First, due to our above-consensus forecast for global electric vehicle penetration, we see attractive valuations across the lithium producers we cover. We forecast 19% annual demand growth for lithium over the next decade, a growth profile nearly unprecedented in the broader basic materials space. Not only will this impressive growth trajectory sop up new supply additions, it will boost long-term lithium prices as higher-cost supply comes online to meet demand. Accordingly, SQM, Albemarle, and Livent, which is a lithium pure-play, are each trading well below fair value.
Second, we see value in the U.S. heavy-side building materials space. Decades of underspending has caused U.S. infrastructure to deteriorate, a concern that inevitably must be addressed, even if the timing is uncertain. Infrastructure is the most important end market for aggregates, cement, and downstream building materials, and the companies we cover in these industry groups are trading at bargain prices. While funding limitations have historically weighed on demand, the outlook will improve. First, we contend that midterm election and referendum results will ultimately boost funding at the national, state, and local levels.

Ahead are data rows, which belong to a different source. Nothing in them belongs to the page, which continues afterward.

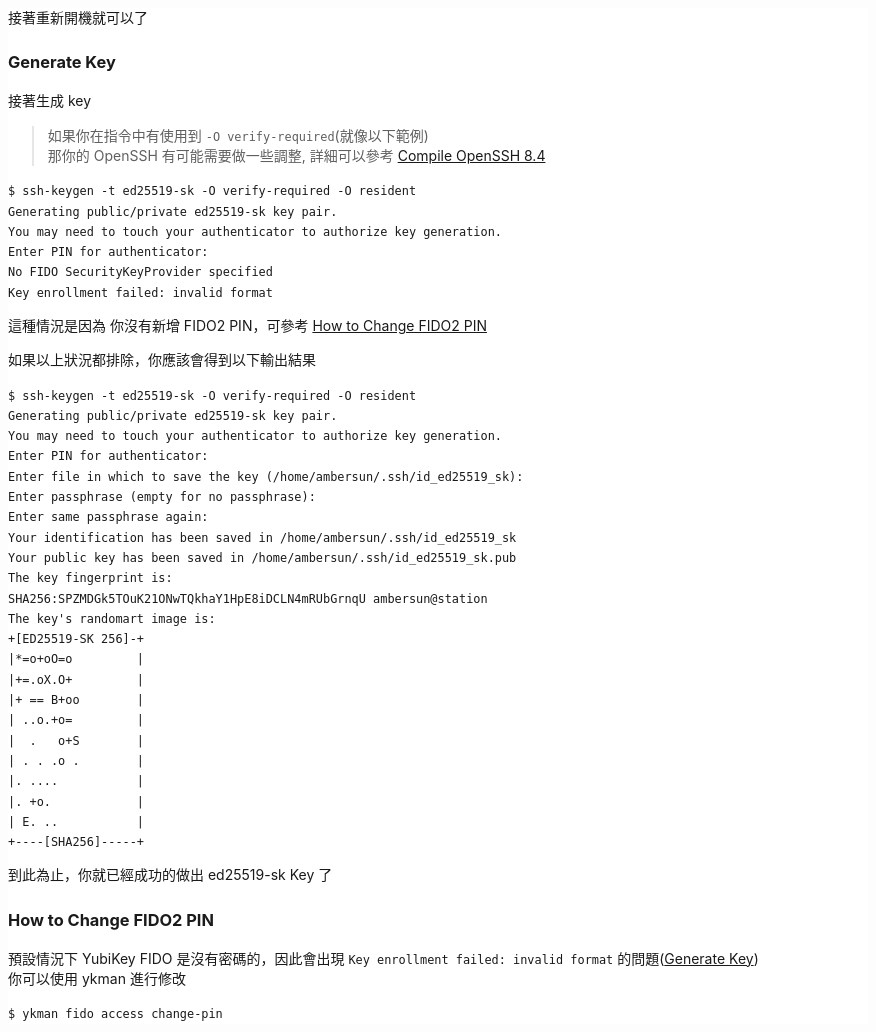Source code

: 接著重新開機就可以了

### Generate Key
接著生成 key
> 如果你在指令中有使用到 `-O verify-required`(就像以下範例)\
> 那你的 OpenSSH 有可能需要做一些調整, 詳細可以參考 [Compile OpenSSH 8.4](#compile-openssh-84)

```shell
$ ssh-keygen -t ed25519-sk -O verify-required -O resident
Generating public/private ed25519-sk key pair.
You may need to touch your authenticator to authorize key generation.
Enter PIN for authenticator:
No FIDO SecurityKeyProvider specified
Key enrollment failed: invalid format
```

這種情況是因為 你沒有新增 FIDO2 PIN，可參考 [How to Change FIDO2 PIN](#how-to-change-fido2-pin)

如果以上狀況都排除，你應該會得到以下輸出結果
```shell
$ ssh-keygen -t ed25519-sk -O verify-required -O resident
Generating public/private ed25519-sk key pair.
You may need to touch your authenticator to authorize key generation.
Enter PIN for authenticator:
Enter file in which to save the key (/home/ambersun/.ssh/id_ed25519_sk):
Enter passphrase (empty for no passphrase):
Enter same passphrase again:
Your identification has been saved in /home/ambersun/.ssh/id_ed25519_sk
Your public key has been saved in /home/ambersun/.ssh/id_ed25519_sk.pub
The key fingerprint is:
SHA256:SPZMDGk5TOuK21ONwTQkhaY1HpE8iDCLN4mRUbGrnqU ambersun@station
The key's randomart image is:
+[ED25519-SK 256]-+
|*=o+oO=o         |
|+=.oX.O+         |
|+ == B+oo        |
| ..o.+o=         |
|  .   o+S        |
| . . .o .        |
|. ....           |
|. +o.            |
| E. ..           |
+----[SHA256]-----+
```
到此為止，你就已經成功的做出 ed25519-sk Key 了

### How to Change FIDO2 PIN
預設情況下 YubiKey FIDO 是沒有密碼的，因此會出現 `Key enrollment failed: invalid format` 的問題([Generate Key](#generate-key))\
你可以使用 ykman 進行修改
```shell
$ ykman fido access change-pin
```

Until then, the FAST Act will continue to provide near-term funding support, as the Highway Trust Fund has sufficient funding to cover large outlays through 2021. Our top U.S. infrastructure plays are Martin Marietta, Summit Materials, U.S. Concrete, and Vulcan Materials.
Finally, thanks to our bullish outlook for uranium prices, we continue to view Cameco as an interesting long idea. Uranium prices fell each year from 2011 to 2017 but started to recover a bit in the second half of 2018. We see considerable upside ahead, as we expect global uranium demand to rise roughly 40% in absolute terms by 2025. In turn, this would drive prices upward to more than double current levels. With Cameco being a low-cost uranium miner, this will set the stage for materially higher profits for the company. Accordingly, the stock offers more than 50% upside at our current fair value estimate.